▶ _REQUIRED ACTION_
When copying the records below, omit any image and print everything else exactly.

====================

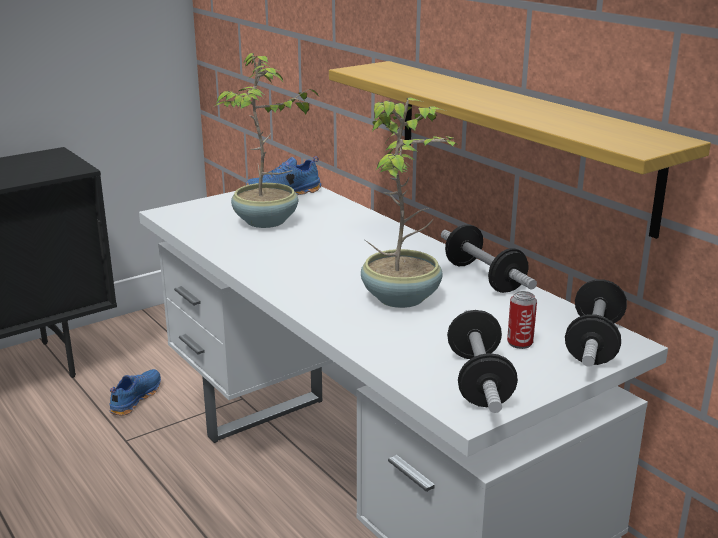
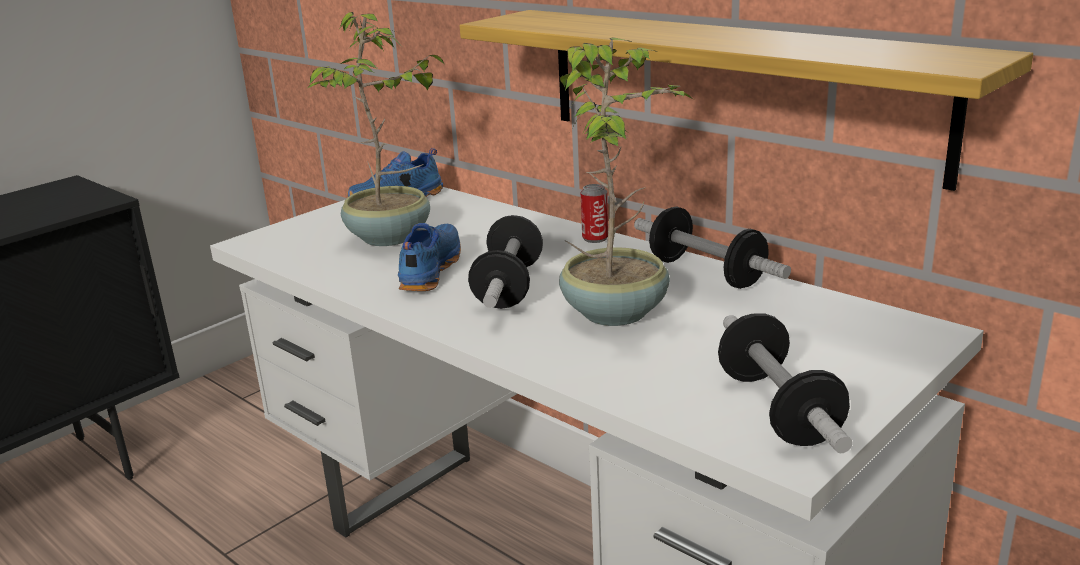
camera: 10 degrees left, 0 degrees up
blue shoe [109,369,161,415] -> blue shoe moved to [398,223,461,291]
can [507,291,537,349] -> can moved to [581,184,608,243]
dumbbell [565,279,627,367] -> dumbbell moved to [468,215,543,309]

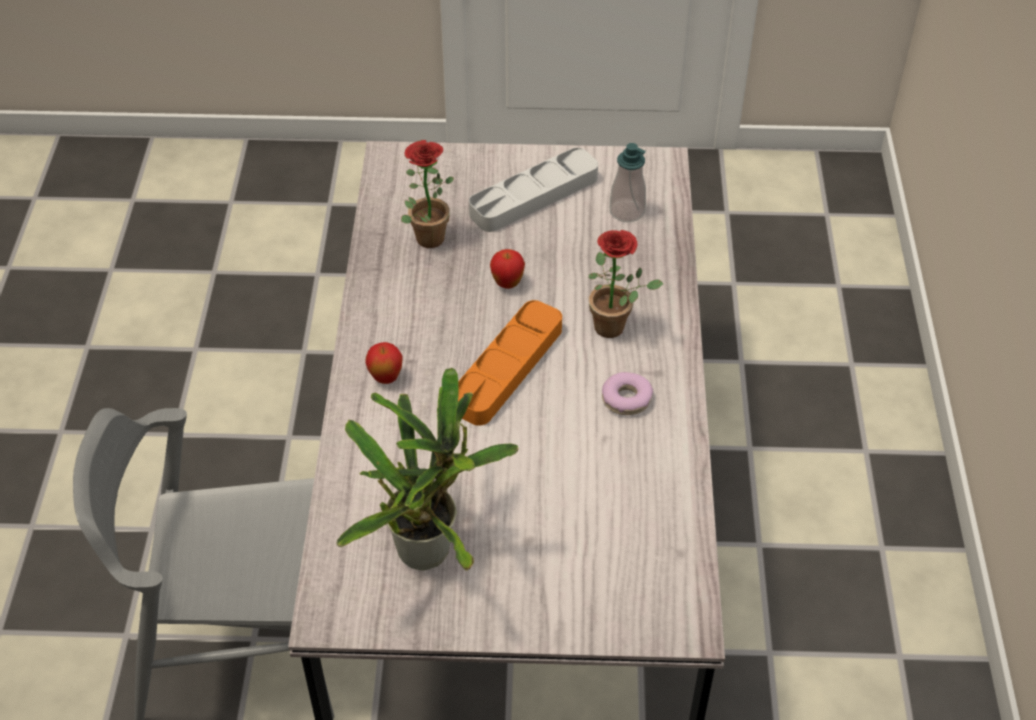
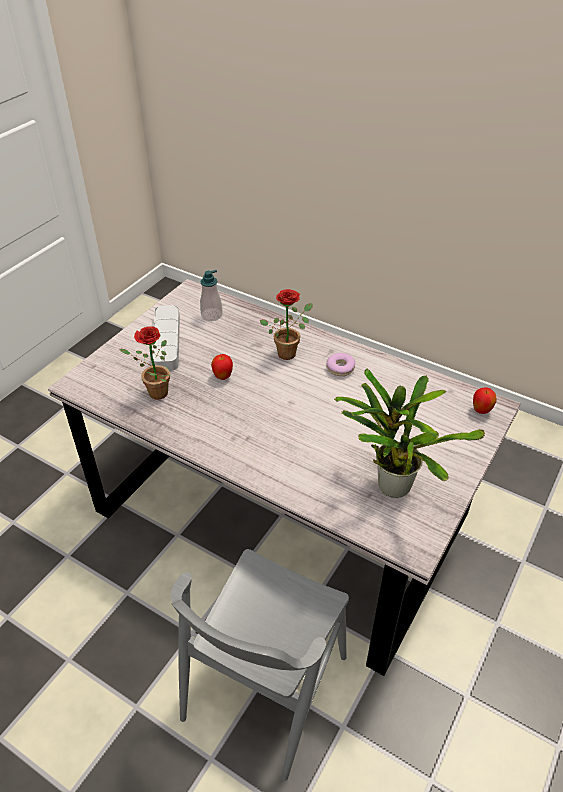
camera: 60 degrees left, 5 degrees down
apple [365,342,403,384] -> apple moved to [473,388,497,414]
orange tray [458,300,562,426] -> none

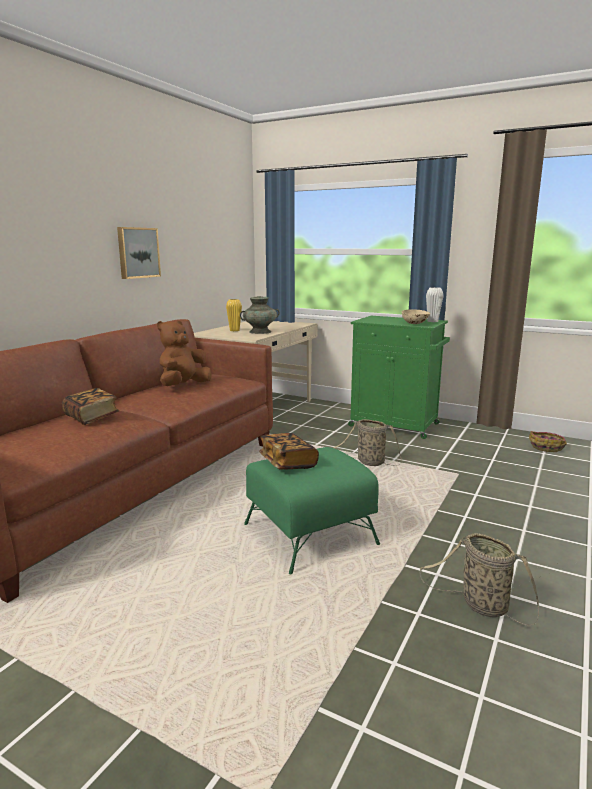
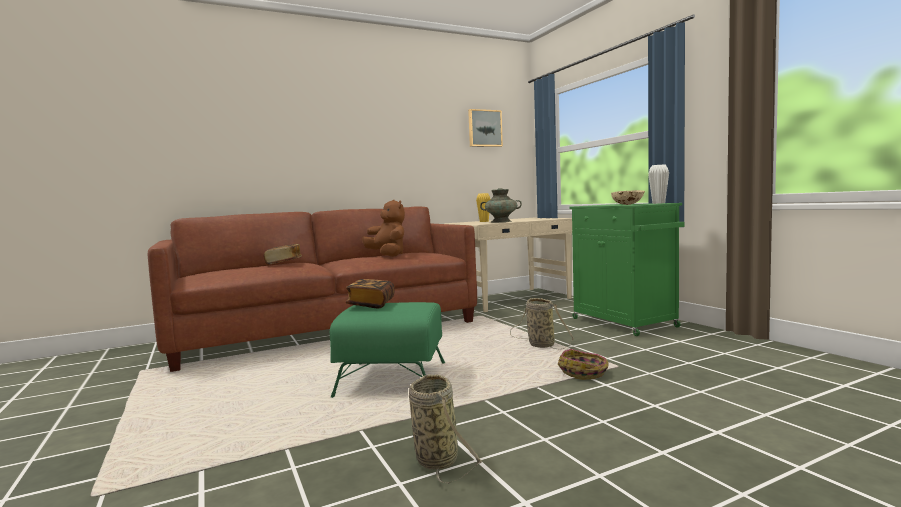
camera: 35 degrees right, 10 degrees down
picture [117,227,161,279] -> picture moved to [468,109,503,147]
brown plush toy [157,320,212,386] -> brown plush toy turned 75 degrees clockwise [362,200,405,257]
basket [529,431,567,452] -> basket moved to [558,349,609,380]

====================

▶ _RESPONSE AREA_
camera: 10 degrees left, 0 degrees up
blue shoe [109,369,161,415] -> blue shoe moved to [398,223,461,291]
can [507,291,537,349] -> can moved to [581,184,608,243]
dumbbell [565,279,627,367] -> dumbbell moved to [468,215,543,309]

camera: 60 degrees left, 5 degrees down
apple [365,342,403,384] -> apple moved to [473,388,497,414]
orange tray [458,300,562,426] -> none

camera: 35 degrees right, 10 degrees down
picture [117,227,161,279] -> picture moved to [468,109,503,147]
brown plush toy [157,320,212,386] -> brown plush toy turned 75 degrees clockwise [362,200,405,257]
basket [529,431,567,452] -> basket moved to [558,349,609,380]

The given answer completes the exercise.